Des inventions maniéristes de la Renaissance à l’éclectisme du Second Empire, en passant par les arabesques du Grand Siècle et les grâces du style rocaille, chaque souverain a marqué de son empreinte le château de Fontainebleau. A dix ans d’intervalle, Marie-Antoinette y fait réaliser deux joyaux par les plus grands artistes de son temps : le boudoir turc (1777) et le boudoir d’argent (1786). Dans ces cabinets de retraite, la reine échappe à l’étiquette de la Cour et conjugue l’expression des nouveautés les plus extravagantes avec un Orient de fantaisie.

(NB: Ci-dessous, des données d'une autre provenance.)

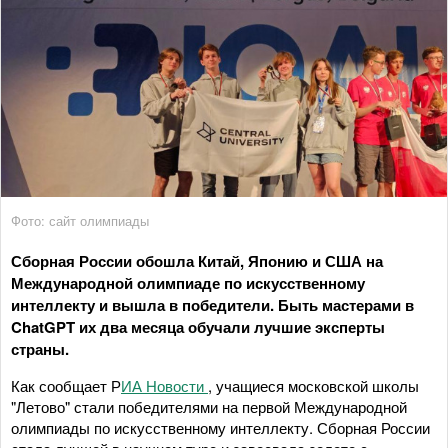
Фото: сайт олимпиады
Сборная России обошла Китай, Японию и США на
Международной олимпиаде по искусственному
интеллекту и вышла в победители. Быть мастерами в
ChatGPT их два месяца обучали лучшие эксперты
страны.
Как сообщает Р
ИА Новости
, учащиеся московской школы
"Летово" стали победителями на первой Международной
олимпиады по искусственному интеллекту. Сборная России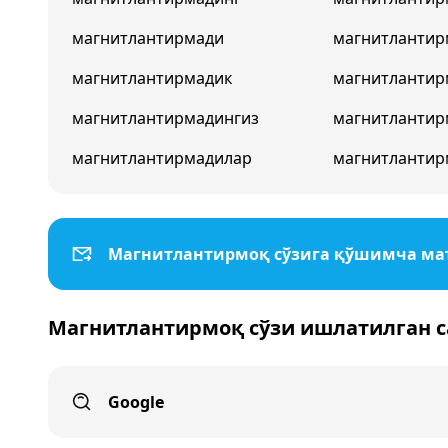
магнитлантирмади
магнитлантир
магнитлантирмадик
магнитланти
магнитлантирмадингиз
магнитлантир
магнитлантирмадилар
магнитлантир
Магнитлантирмоқ сўзига қўшимча м
Магнитлантирмоқ сўзи ишлатилган с
Google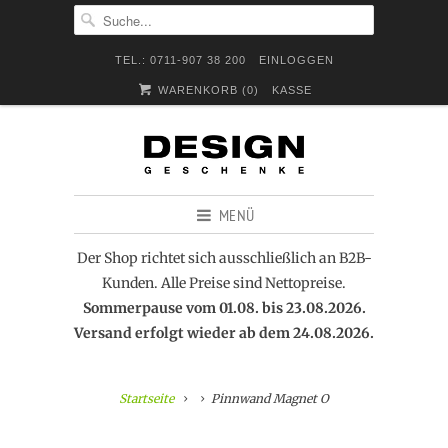
TEL.: 0711-907 38 200
EINLOGGEN
WARENKORB (
0
)
KASSE
MENÜ
Der Shop richtet sich ausschließlich an B2B-
Kunden. Alle Preise sind Nettopreise.
Sommerpause vom 01.08. bis 23.08.2026.
Versand erfolgt wieder ab dem 24.08.2026.
Startseite
Pinnwand Magnet O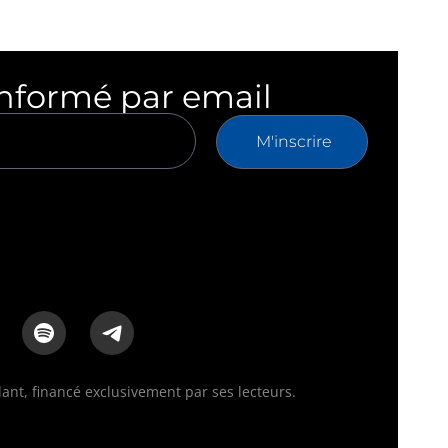
informé par email
M'inscrire
nt, financé exclusivement par ses lecteurs.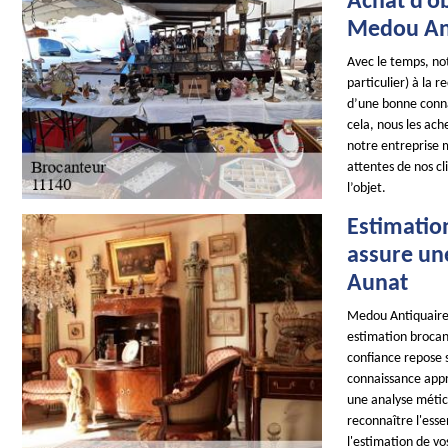
Achat d’ob
Medou Ant
Avec le temps, not
particulier) à la 
d’une bonne conna
cela, nous les ach
notre entreprise 
attentes de nos cl
l’objet.
Estimatio
assure une
Aunat
Medou Antiquaire 
estimation brocan
confiance repose 
connaissance appr
une analyse métic
reconnaître l'ess
l'estimation de vo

Ce boudoir est le seul témoignage subsistant intégralement avec son décor de turqueries royales, qui fascinaient tant la noblesse du XVIIIe siècle en France . D’ailleurs, deux autres boudoirs turcs existaient aussi à Versailles. Ils ont disparu. Les relations diplomatiques nouées entre la France et l’Empire Ottoman depuis Louis XV sont à l’origine de cette mode orientalisante dans les arts.

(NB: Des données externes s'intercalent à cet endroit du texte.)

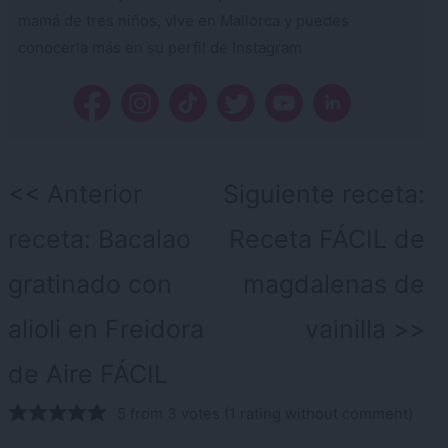
mamá de tres niños, vive en Mallorca y puedes
conocerla más en su perfil de Instagram
Navegación
Anterior
Siguiente receta:
de
receta:
Bacalao
Receta FÁCIL de
entradas
gratinado con
magdalenas de
alioli en Freidora
vainilla
de Aire FÁCIL
5 from 3 votes (
1 rating without comment
)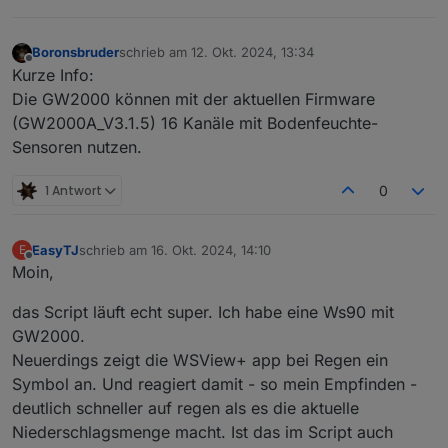
Boronsbruder
schrieb am
12. Okt. 2024, 13:34
zuletzt editiert von
Offline
Kurze Info:
Die GW2000 können mit der aktuellen Firmware
(GW2000A_V3.1.5) 16 Kanäle mit Bodenfeuchte-
Sensoren nutzen.
1 Antwort
0
EasyTJ
schrieb am
16. Okt. 2024, 14:10
E
zuletzt editiert von
Offline
Moin,
das Script läuft echt super. Ich habe eine Ws90 mit
GW2000.
Neuerdings zeigt die WSView+ app bei Regen ein
Symbol an. Und reagiert damit - so mein Empfinden -
deutlich schneller auf regen als es die aktuelle
Niederschlagsmenge macht. Ist das im Script auch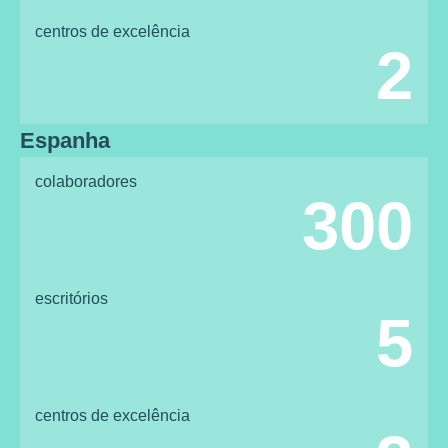
centros de excelência
2
Espanha
colaboradores
300
escritórios
5
centros de excelência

Aménagé sur des plans de l’architecte Richard Mique, le boudoir Turc est décoré par les frères Rousseau. La reine veut un Orient de fantasmes et de fantaisie. Tout d’abord, un décor de lambris sculptés et peints, semés d’ornements dorés : personnages coiffés de turbans, croissants de lune, sabres, étoiles. Sur les murs, des cassolettes sculptées où la reine fait brûler des parfums. Des miroirs mobiles, innovations de l’époque, permettent d’occulter la fenêtre et de créer une atmosphère de reflets, des jeux de lumière, comme dans un harem».

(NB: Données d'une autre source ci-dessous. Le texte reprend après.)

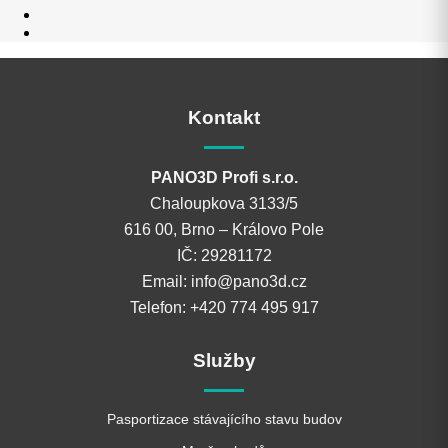
Kontakt
PANO3D Profi s.r.o.
Chaloupkova 3133/5
616 00, Brno – Královo Pole
IČ: 29281172
Email: info@pano3d.cz
Telefon: +420 774 495 917
Služby
Pasportizace stávajícího stavu budov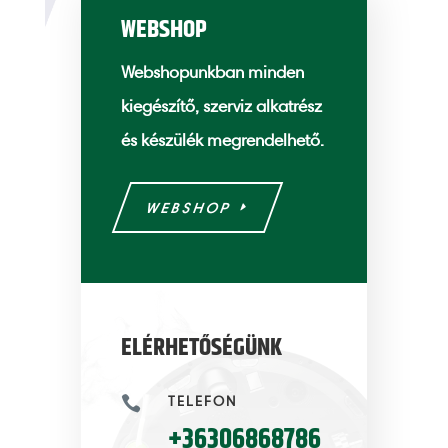
WEBSHOP
Webshopunkban minden
kiegészítő, szerviz alkatrész
és készülék megrendelhető.
WEBSHOP
ELÉRHETŐSÉGÜNK
TELEFON

+36306868786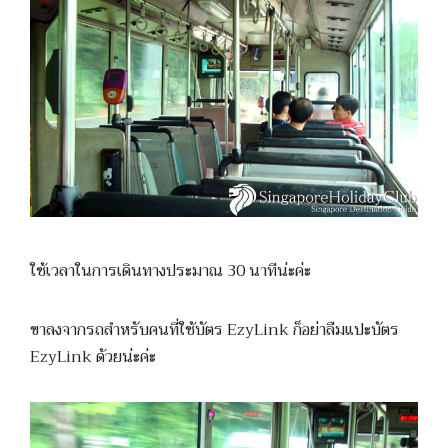
ใช้เวลาในการเดินทางประมาณ 30 นาทีน่ะค่ะ
ขาลงจากรถสำหรับคนที่ใช้บัตร EzyLink ก็อย่าลืมแปะบัตร
EzyLink ด้วยน่ะค่ะ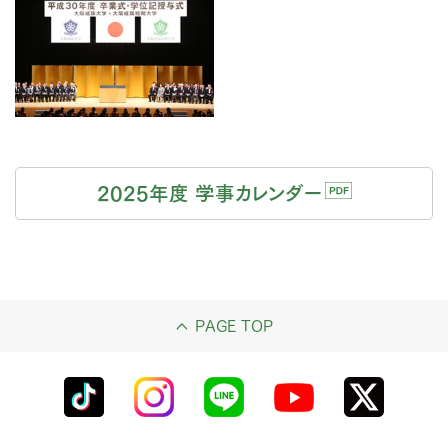
2025年度 学事カレンダー
PAGE TOP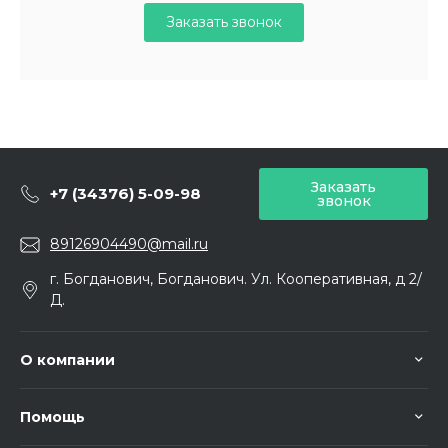
Заказать звонок
Заказать
+7 (34376) 5-09-98
звонок
89126904490@mail.ru
г. Богданович, Богданович. Ул. Кооперативная, д 2/
Д.
О компании
Помощь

L’engouement pour les turqueries ne faiblit pas au début du XIXe siècle, lorsque l’impératrice Joséphine s’installe dans ce refuge féminin. Elle offre un nouvel éclat à cet univers des Mille et une Nuits pour lequel elle commande à Jacob-Desmalter un mobilier mêlant l’acajou et les bronzes dorés, garni d’un velours scintillant rappelant le fameux goût “à la turque” et orne la pièce de précieuses étoffes : mousselines brodées, taffetas ou encore festons lamés or à motifs vermiculés.